> The problem
Would you reproduce exactly the lines below from the one holding "<li>Japan</li>" through the one holding "<li>Turkey</li>", inclusive, and no others?

★ ★ ★ ★ ★

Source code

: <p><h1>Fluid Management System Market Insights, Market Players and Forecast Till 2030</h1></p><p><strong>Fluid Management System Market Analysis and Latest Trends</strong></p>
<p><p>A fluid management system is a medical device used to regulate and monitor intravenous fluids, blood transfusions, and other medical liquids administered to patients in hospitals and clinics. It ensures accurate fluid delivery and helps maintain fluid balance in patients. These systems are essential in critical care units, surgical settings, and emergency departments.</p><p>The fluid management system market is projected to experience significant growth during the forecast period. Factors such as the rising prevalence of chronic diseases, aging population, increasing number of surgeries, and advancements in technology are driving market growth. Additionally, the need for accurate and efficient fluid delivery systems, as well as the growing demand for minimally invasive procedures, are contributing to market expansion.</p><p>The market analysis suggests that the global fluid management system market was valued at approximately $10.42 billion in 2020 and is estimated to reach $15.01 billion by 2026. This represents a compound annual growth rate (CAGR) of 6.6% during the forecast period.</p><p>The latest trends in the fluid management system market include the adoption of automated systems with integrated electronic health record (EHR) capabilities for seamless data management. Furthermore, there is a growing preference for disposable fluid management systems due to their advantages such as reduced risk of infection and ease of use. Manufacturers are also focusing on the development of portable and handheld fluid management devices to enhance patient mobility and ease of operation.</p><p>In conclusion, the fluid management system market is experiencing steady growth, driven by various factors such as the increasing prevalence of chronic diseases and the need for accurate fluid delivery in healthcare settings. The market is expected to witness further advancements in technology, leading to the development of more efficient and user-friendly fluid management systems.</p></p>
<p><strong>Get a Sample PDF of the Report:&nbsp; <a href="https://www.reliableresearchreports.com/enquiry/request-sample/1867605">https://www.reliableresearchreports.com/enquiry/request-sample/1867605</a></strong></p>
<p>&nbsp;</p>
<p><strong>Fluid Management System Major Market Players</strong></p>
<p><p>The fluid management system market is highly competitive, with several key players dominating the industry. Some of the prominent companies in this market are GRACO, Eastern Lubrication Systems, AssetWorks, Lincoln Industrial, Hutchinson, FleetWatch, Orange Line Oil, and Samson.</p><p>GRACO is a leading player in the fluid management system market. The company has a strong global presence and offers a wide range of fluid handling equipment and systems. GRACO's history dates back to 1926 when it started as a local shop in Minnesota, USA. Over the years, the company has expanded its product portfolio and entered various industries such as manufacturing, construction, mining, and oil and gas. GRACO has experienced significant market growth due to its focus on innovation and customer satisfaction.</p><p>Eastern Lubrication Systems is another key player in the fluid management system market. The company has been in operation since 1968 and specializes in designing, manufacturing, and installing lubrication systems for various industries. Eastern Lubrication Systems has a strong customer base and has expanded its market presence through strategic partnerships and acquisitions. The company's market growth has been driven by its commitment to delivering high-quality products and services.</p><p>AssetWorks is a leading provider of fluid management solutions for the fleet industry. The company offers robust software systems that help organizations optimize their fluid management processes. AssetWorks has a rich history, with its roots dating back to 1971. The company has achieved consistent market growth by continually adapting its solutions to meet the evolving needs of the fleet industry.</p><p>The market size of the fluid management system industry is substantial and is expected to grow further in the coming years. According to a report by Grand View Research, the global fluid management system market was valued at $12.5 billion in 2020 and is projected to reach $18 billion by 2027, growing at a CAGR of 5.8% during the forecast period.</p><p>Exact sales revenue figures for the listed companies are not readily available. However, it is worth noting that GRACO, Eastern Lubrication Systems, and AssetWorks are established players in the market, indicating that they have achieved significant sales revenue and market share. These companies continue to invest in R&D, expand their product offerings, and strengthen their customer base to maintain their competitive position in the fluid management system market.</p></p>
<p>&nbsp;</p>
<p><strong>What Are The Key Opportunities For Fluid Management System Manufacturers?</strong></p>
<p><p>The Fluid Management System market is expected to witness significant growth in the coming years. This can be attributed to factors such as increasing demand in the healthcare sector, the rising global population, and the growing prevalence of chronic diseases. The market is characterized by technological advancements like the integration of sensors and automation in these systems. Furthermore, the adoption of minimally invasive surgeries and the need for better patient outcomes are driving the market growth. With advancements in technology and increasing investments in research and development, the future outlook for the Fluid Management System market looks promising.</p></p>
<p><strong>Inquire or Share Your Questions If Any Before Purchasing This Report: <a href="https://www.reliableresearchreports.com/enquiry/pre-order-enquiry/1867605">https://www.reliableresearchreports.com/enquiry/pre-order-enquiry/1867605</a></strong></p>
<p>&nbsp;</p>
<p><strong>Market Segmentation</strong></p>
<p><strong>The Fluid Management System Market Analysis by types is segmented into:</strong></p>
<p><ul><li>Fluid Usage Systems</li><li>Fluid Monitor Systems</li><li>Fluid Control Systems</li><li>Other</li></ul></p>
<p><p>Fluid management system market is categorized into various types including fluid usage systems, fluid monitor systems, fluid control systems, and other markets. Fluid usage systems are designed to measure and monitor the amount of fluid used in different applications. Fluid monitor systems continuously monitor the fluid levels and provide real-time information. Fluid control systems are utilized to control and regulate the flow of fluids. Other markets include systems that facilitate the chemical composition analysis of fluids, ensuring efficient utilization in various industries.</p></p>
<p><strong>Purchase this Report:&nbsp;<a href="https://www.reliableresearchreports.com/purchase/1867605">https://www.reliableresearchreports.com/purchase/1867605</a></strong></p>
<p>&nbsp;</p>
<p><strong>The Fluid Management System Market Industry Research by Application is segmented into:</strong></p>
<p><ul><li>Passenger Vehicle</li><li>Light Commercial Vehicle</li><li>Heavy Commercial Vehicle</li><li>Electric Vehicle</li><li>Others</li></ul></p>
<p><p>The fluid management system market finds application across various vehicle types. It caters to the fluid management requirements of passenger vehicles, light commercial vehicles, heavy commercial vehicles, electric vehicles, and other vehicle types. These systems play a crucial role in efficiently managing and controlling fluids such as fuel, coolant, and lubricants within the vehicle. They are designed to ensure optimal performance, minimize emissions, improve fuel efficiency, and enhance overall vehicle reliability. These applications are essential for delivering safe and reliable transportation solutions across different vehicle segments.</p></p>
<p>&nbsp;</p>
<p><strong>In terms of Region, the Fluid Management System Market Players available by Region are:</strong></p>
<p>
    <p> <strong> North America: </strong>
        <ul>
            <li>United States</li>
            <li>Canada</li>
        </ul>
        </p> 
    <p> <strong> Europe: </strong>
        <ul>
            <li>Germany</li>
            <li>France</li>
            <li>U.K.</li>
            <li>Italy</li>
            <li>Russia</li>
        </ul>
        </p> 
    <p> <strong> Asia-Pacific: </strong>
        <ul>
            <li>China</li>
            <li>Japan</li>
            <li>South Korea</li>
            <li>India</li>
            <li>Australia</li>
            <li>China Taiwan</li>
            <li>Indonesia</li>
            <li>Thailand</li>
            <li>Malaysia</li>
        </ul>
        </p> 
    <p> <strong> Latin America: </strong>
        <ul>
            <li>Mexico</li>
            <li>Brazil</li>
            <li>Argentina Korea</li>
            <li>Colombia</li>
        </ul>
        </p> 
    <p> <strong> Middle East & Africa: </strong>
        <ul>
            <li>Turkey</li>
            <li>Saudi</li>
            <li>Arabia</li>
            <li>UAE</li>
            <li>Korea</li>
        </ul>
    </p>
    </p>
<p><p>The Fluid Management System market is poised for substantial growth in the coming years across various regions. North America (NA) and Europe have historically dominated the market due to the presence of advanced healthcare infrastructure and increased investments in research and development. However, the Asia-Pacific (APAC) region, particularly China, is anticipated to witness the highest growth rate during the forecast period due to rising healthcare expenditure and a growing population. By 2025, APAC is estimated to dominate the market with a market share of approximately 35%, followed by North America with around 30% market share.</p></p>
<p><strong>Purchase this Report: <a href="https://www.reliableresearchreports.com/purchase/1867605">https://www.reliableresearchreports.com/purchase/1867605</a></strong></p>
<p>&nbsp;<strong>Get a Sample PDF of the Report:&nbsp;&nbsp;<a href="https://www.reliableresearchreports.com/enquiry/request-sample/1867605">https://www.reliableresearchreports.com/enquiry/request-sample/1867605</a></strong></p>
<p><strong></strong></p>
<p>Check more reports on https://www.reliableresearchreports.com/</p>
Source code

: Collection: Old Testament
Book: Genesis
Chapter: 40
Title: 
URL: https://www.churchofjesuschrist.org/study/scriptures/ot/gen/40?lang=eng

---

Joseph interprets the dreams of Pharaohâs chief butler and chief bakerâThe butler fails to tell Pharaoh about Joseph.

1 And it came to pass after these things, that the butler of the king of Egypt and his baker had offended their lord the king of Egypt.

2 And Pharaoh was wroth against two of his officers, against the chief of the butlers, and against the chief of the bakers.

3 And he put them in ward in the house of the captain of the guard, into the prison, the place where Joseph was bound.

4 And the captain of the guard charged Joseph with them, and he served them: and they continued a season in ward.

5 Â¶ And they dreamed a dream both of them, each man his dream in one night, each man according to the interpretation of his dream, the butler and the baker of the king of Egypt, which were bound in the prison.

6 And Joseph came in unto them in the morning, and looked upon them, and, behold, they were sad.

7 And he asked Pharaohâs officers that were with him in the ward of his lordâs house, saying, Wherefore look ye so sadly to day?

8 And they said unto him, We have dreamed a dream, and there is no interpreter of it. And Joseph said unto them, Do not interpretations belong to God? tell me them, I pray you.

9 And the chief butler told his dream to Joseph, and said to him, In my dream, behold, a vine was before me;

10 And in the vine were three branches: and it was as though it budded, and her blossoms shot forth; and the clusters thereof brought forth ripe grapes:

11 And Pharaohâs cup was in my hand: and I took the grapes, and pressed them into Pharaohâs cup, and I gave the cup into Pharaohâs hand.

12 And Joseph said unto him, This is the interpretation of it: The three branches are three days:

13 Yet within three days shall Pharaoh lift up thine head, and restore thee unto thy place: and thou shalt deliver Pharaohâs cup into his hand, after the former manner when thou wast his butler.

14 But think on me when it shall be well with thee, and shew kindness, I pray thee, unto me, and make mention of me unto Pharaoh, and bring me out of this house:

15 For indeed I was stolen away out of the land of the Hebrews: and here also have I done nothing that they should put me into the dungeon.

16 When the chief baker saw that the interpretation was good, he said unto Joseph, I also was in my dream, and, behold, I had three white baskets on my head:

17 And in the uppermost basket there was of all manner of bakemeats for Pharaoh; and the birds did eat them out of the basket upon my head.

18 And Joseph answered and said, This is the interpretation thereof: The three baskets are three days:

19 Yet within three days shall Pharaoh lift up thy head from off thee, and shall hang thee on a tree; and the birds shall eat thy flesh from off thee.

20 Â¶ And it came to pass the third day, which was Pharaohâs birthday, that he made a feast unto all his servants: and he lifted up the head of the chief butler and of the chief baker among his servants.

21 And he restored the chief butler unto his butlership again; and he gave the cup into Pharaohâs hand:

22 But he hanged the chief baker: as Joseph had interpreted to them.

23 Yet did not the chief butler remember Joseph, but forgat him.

★ ★ ★ ★ ★

> Exercise result
            <li>Japan</li>
            <li>South Korea</li>
            <li>India</li>
            <li>Australia</li>
            <li>China Taiwan</li>
            <li>Indonesia</li>
            <li>Thailand</li>
            <li>Malaysia</li>
        </ul>
        </p> 
    <p> <strong> Latin America: </strong>
        <ul>
            <li>Mexico</li>
            <li>Brazil</li>
            <li>Argentina Korea</li>
            <li>Colombia</li>
        </ul>
        </p> 
    <p> <strong> Middle East & Africa: </strong>
        <ul>
            <li>Turkey</li>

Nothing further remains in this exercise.